By Joe Anuta
A civic leader from Flushing’s past died earlier this month and the community continues to fight for many of her ideals.
Helen Dunn, 88, died Jan. 14 in Las Vegas. Dunn was once vice president of the United Civic Council of Queens, the precursor to the umbrella group now known as the Queens Civic Congress. She was also vice president of the Coalition for a Planned Flushing, which sought to regulate the booming growth Flushing experienced in the late 1980s. She was the zoning and housing chairwoman of the Holly Civic Association and a member of the Committee to Save the Keith’s Theatre.
“I remember her most clearly as a woman who was participating in a demonstration in front of the empty RKO Keith’s Theatre shortly around the time after I became a councilwoman,” said Julia Harrison, who represented the Flushing area from 1986-90. “It was a cold and windy day, and we had a meeting in the middle of Northern Boulevard.”
Harrison described Dunn as a strong and magnanimous woman who put her community above herself. She had been called the “first lady of Flushing” in local news articles, and fought to prevent overdevelopment of the neighborhood and to save the RKO Keith’s Theatre from development.
In one such article, dated July 1, 1993, and posted on the funeral home’s website, Dunn tells a reporter about the Civic Council.
“Most of what we do involves trying to preserve the identity of our neighborhoods. We’re taxpayers, homeowners and citizens who are saying we have the right to question what we want and don’t want,” she said.
In another article from three years earlier, Dunn was asked about her accomplishments.
“I’ve made people aware that there’s something really important in the Flushing community that we’re trying to save for following generations,” she said. “I got it that way and I’d like to see it left the same way. One of my accomplishments was helping to save the home of Lewis Latimer.”
For nearly a decade, Dunn had lived in Las Vegas to be near her daughter, Monica Caruso, who said Dunn died peacefully after sleeping for 29 hours.
“She was a great mother and a great lady, and it has been a great loss,” Caruso said.
Dunn was born in Flushing Oct. 27, 1924, and grew up in Corona before attending New York University and Hunter College for training in geriatric care.
She was married to the late George Dunn.

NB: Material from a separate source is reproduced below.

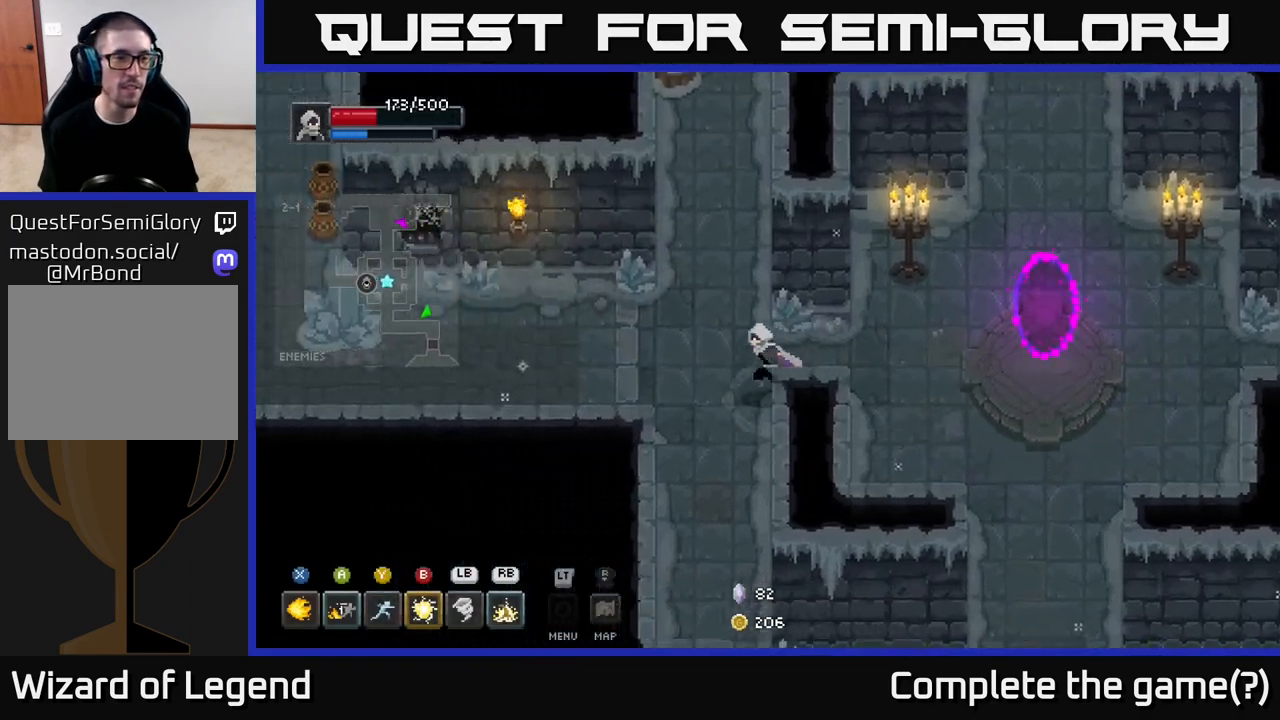
{"buttons": [], "left_stick": "left", "right_stick": "center", "events": []}
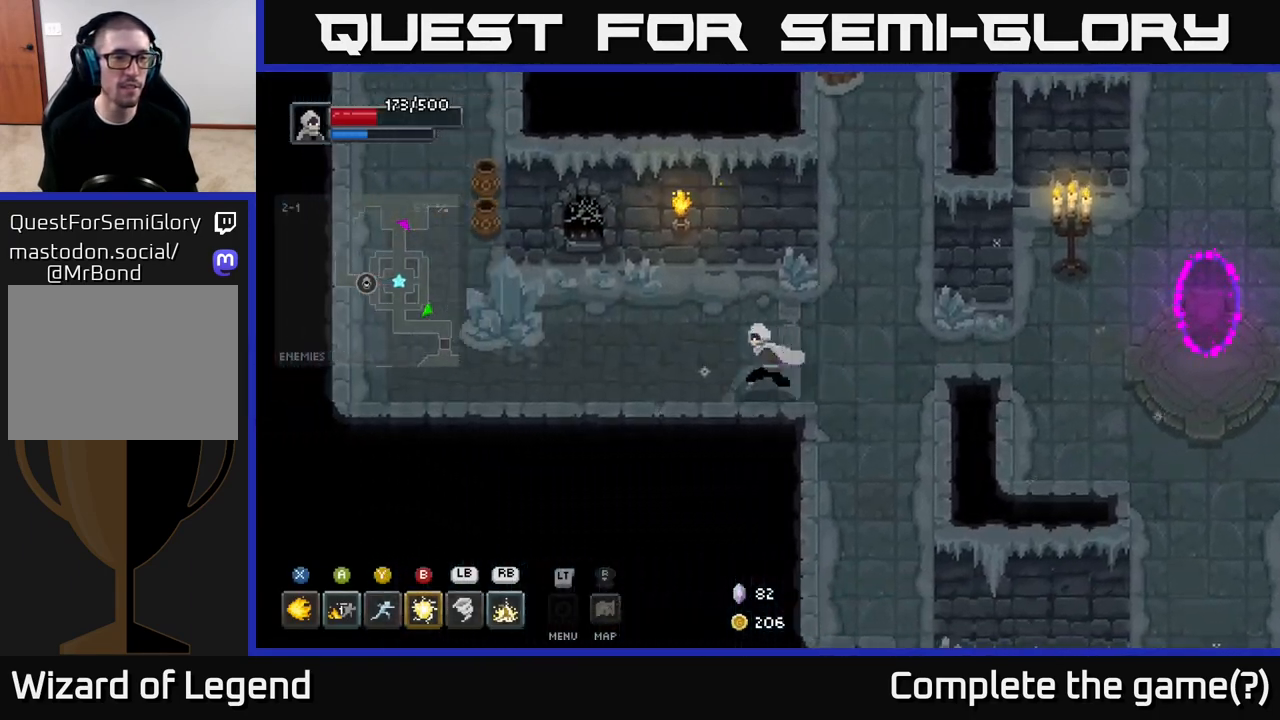
{"buttons": [], "left_stick": "left", "right_stick": "center", "events": [[100, "left_stick", "up-left"], [233, "left_stick", "left"]]}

They had three children.
Dunn’s husband was in the military, and Dunn operated a daycare center to help pay for a Catholic education for her children, summer camps and music lessons, Caruso said.
A visitation was held last Friday in Rego Park followed by a mass at Our Lady of Sorrows Roman Catholic Church in Corona.
She was buried alongside her husband at Calverton National Cemetery. She is survived by her daughter, Caruso, her sons Raymond and James Dunn, brother Neal O’Doherty, sister Amelia Margaret Cashdan and two grandchildren, Alexandra and Christopher Dunn.